RE: [gnso-ff-pdp-may08] Major Source of Internet Spam Yanked Offline

[Joe St Sauver <joe@xxxxxxxxxxxxxxxxxx>]

#Apparently 75% of worldwide spam has been shut down:
#
# 
http://voices.washingtonpost.com/securityfix/2008/11/major_source_of_online_scams_a.html
# 
http://www.washingtonpost.com/wp-dyn/content/article/2008/11/12/AR2008111200658.html?sid=ST2008111200662&s_pos=

We'll see how long that lasts. In fact, let me be optimistic for a 
change and say that I hope we've just "permanently" lost 3/4ths of 
the world's spam (but I won't argue with you if you tell me that 
I'm being unduly optimistic, because I probably am, oh well). 
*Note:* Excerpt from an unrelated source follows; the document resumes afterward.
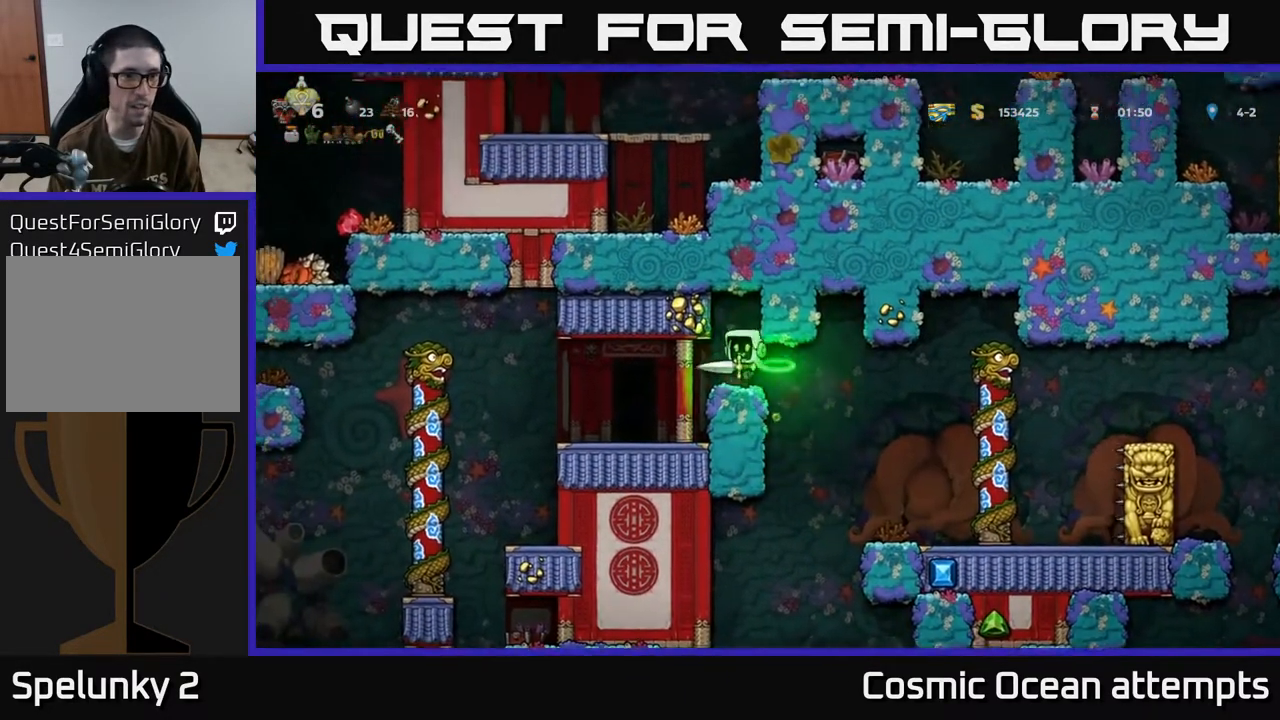
{"buttons": ["L2"], "left_stick": "center", "events": [[150, "DPAD_LEFT", "up"], [500, "L2", "down"]]}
I will also say that given the amount of badness allegedly associated with
that provider, I'd be highly surprised if there wasn't some sort of law
enforcement investigation focussed on that site (although that's just
speculative on my part). Of course, if there was any sort of investigation
underway, taking that site down probably negatively impacted that work. 
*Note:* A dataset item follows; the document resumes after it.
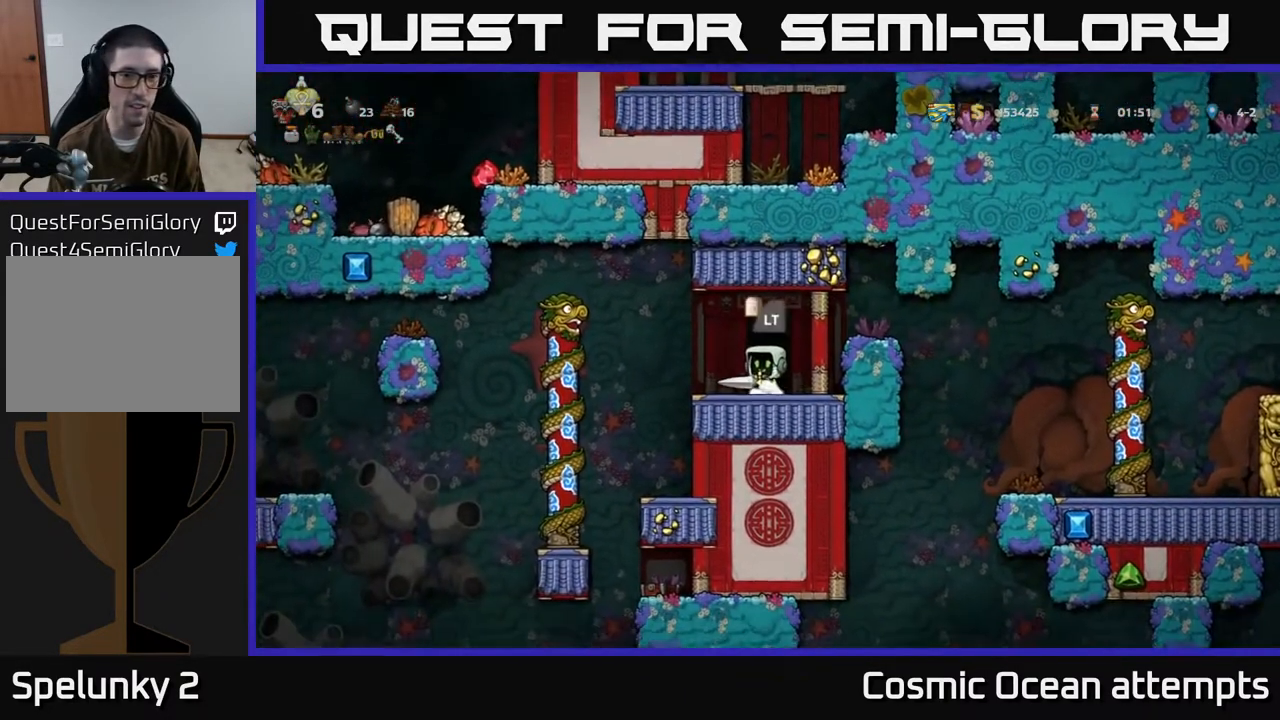
{"buttons": [], "left_stick": "center", "events": [[117, "L2", "up"]]}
#Note they did it without any policy recommendations in regards to Fast
#Flux, etc., by taking out one of the choke points, namely the hosting
#for the mother ship of the botnets.

At least one security researcher asserts that "in all the McColo based 
Botnets, all the communication uses hard coded IPs." That design choice
may be part of the reason why, when McColo went down, we're seeing a
more sustained (rather than strictly momentary) effect. [see 
blog.fireeye.com/research/2008/10/more-on-mccolo-and-rogues.html ]

But is Fast Flux completely out of the picture even for this item? No.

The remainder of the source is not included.